Wheat is at Feekes’ 10 to 10.2 and variable. With full heading and flowering close at hand, I encourage all growers to access wheat fields and be prepared to make a fungicide application to fields that warrant it. If fungicide application will be made with a ground rig, check the fields first for washout areas that may pose a hazard to the ground rig and operator. Foliar disease pressure has increased in many varieties, and powdery mildew is commonly observed. The primary concern will be head scab.
Soybean planting is underway and several fields are now emerging.
Potato planting is approximately 70 to 75 percent complete. Volunteer potatoes are continuing to emerge in many corn fields. Colorado potato beetle adults have emerged.
Planting has resumed after a week of mixed and turbulent weather that included heavy rains, hail and high winds. The southern parts of the region received more rain than the northern portion and field activities reflect rain totals. Planting conditions are marginal at best, but farmers are going where they can in hopes of getting the crops planted in the window of nice weather that is predicted. With the windy conditions, farmers are cautioned about herbicide drift.
Corn is a tale of two crops. The early planted fields have emerged and the stands are very good. The fields that have not been planted are weedy and will be planted in less than ideal conditions. This year, the challenge will be the poor planting conditions and the impact it will have on the crop later in the season. Some of the compaction problems may be with us for years to come. Manage weeds as soon as possible.
Soybean planting is progressing where field conditions allow. The early planted fields are doing very well and the first trifoliate leaves are emerging. Scout fields for disease and insect problems. Manage weeds as soon as possible.
The wheat crop is just starting to head. We are nearing the time to apply fungicides for Fusarium.

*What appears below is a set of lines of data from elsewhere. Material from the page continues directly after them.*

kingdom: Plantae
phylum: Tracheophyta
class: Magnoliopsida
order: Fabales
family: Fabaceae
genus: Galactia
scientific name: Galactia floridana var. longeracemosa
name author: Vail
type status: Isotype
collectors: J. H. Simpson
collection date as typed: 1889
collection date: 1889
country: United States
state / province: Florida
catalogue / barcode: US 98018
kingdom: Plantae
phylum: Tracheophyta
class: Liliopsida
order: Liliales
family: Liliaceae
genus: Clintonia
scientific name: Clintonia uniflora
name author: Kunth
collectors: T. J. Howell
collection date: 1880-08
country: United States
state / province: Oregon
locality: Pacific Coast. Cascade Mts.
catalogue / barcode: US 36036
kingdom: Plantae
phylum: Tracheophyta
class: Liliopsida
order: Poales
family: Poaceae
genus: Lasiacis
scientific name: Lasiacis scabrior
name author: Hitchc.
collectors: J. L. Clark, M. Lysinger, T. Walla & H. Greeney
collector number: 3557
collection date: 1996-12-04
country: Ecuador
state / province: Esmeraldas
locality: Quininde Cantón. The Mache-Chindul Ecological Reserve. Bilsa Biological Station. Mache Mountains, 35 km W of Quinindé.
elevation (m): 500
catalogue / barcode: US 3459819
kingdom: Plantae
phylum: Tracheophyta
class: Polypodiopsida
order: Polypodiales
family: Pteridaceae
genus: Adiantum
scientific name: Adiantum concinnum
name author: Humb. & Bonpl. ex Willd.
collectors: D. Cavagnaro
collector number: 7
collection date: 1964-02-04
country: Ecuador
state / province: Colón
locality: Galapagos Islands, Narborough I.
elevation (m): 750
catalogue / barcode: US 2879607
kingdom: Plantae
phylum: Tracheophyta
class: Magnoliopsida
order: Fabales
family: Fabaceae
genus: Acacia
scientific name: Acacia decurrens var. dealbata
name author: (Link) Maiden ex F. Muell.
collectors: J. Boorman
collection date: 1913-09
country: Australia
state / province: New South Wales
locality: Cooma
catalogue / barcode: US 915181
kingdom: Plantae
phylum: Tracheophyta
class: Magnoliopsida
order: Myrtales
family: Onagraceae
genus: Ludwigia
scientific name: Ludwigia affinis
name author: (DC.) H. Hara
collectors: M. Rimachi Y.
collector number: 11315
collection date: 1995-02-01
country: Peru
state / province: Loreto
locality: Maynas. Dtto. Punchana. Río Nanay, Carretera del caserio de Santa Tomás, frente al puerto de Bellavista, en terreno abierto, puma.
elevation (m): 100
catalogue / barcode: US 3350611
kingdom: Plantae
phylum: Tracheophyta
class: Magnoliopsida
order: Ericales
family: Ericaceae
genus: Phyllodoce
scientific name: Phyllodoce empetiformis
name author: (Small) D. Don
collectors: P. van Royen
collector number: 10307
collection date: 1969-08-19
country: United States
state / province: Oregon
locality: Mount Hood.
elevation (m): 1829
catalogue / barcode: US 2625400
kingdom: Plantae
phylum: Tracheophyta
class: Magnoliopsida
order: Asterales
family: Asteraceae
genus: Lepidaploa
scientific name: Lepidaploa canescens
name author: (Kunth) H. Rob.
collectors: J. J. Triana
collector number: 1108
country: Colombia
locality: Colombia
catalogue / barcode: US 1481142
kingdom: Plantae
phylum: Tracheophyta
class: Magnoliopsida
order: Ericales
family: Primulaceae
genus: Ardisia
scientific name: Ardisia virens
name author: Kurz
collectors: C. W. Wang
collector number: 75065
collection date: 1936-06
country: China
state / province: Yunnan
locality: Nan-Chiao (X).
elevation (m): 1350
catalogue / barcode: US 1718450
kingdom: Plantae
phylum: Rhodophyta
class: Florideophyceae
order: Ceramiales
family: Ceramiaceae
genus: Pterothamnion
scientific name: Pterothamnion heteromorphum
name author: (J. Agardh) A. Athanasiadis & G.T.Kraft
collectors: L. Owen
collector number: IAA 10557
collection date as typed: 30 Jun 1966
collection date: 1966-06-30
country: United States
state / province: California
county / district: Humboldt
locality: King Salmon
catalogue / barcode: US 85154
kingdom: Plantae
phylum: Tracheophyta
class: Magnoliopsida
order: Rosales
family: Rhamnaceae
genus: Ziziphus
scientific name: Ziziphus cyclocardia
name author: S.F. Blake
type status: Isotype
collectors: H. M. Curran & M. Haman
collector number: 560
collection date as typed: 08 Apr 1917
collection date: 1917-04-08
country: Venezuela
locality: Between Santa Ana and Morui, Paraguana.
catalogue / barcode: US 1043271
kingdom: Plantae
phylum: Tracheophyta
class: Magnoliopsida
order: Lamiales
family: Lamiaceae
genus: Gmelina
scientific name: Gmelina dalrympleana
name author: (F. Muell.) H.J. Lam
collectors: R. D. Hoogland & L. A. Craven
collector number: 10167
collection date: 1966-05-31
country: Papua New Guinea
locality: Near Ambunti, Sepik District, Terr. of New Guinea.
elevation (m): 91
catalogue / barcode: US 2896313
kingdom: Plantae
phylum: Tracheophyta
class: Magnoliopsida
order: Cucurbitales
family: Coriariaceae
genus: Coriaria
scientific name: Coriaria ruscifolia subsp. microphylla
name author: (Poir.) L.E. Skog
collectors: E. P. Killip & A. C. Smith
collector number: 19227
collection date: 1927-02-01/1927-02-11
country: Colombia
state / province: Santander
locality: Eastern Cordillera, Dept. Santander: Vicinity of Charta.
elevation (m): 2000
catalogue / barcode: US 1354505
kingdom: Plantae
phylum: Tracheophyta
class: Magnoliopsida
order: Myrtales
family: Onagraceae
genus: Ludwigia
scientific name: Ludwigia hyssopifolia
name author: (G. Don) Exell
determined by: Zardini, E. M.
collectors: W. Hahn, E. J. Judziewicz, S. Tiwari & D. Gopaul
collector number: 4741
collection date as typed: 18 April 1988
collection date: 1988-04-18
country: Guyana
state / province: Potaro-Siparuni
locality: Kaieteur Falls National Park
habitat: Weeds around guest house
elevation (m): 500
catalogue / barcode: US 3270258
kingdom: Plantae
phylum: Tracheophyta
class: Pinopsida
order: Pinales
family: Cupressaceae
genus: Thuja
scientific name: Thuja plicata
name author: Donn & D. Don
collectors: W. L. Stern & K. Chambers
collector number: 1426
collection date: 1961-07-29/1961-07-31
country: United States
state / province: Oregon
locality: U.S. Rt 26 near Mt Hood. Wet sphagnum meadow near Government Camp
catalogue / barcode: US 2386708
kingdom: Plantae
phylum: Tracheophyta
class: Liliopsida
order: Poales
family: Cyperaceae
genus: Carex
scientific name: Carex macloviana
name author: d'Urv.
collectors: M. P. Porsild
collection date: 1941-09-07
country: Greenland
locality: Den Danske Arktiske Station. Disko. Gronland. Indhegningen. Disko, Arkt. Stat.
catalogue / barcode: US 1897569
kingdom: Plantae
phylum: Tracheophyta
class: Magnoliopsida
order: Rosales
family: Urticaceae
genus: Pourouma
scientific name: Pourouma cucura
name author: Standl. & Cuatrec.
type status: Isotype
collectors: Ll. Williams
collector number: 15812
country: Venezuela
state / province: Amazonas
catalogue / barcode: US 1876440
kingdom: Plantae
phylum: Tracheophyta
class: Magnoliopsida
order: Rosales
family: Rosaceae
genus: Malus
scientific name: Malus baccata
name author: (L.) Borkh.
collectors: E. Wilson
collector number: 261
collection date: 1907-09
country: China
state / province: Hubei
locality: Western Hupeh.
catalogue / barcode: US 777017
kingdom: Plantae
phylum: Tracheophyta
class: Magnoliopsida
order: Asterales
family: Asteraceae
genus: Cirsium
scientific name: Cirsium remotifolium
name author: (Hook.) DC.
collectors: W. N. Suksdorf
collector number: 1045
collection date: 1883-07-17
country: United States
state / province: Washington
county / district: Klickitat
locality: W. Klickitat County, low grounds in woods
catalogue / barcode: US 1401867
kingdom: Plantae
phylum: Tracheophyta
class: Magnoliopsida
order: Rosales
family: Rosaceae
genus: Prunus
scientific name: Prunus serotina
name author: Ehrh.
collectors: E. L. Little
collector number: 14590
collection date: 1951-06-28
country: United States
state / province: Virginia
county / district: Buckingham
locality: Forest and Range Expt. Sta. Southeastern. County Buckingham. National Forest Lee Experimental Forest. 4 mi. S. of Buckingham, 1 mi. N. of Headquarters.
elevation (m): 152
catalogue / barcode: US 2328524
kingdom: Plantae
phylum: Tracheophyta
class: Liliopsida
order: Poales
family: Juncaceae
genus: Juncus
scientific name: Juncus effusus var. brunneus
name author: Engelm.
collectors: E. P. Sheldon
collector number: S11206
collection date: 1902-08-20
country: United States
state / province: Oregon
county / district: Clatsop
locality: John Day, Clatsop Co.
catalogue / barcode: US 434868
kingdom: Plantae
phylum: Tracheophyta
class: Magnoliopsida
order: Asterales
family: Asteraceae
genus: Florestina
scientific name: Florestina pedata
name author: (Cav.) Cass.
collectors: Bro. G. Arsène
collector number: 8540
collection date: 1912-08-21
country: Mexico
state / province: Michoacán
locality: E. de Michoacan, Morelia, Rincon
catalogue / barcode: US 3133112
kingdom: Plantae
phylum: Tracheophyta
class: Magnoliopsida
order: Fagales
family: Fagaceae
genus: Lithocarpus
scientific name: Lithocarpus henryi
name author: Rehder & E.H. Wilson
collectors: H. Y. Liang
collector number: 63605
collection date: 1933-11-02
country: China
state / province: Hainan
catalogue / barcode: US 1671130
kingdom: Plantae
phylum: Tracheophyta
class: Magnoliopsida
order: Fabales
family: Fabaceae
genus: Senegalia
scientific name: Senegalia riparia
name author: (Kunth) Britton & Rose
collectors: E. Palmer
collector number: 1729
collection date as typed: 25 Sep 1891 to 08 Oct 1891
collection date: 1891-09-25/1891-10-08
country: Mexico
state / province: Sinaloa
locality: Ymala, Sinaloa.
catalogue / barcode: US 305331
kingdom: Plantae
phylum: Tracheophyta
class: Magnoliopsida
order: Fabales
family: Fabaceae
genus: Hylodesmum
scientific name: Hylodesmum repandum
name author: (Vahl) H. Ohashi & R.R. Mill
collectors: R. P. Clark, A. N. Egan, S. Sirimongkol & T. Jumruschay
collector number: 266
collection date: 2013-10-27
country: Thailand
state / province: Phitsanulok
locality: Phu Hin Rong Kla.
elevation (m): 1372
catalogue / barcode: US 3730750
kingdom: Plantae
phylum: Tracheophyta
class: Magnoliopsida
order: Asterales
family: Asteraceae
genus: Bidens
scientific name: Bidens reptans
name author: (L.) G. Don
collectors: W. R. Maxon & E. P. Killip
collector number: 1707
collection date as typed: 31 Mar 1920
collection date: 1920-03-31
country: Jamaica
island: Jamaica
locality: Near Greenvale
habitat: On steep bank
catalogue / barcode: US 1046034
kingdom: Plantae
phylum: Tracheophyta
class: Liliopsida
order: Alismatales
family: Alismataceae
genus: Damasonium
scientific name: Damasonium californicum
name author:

It will be important that farmers monitor fields for proper growth stage and time the fungicide application for maximum efficacy. With the wet field conditions, the higher rates of fungicides should be used. Yield potential is very good and that yield should be protected.
Alfalfa harvest is just getting underway. Alfalfa has reached PEAQ 40 NDF. No report of insect problems at this time. It has been reported that leafhopper adults are now in Michigan. Fields are wet so farmers are harvesting with caution.
Oats and barley look very good. Weed control will be necessary very soon as the weeds are growing rapidly and will be past the size for optimum control. There are a few farms that are still trying to get oats planted.